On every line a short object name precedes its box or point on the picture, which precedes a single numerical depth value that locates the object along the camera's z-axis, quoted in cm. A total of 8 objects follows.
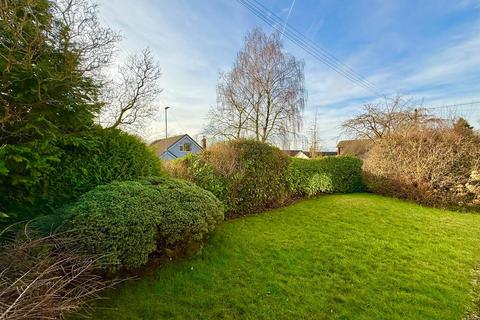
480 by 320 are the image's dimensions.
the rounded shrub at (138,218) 312
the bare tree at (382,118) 1684
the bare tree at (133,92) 543
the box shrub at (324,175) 902
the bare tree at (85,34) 364
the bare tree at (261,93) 1538
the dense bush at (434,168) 892
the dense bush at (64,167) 355
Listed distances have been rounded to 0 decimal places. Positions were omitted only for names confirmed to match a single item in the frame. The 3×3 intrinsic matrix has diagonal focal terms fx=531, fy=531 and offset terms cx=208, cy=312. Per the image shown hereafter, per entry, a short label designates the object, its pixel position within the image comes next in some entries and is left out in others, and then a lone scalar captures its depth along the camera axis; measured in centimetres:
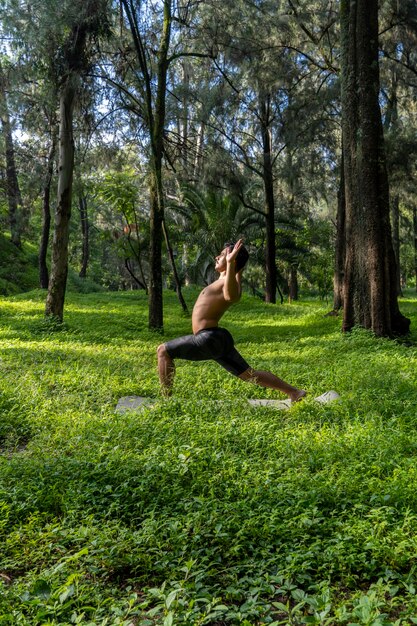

* _PROBLEM DESCRIPTION_: Reproduce each line of the records in which the string "tree" appears.

* _REPLY_:
the bare tree at (382,118) 1684
the bare tree at (133,92) 543
the bare tree at (85,34) 364
the bare tree at (261,93) 1538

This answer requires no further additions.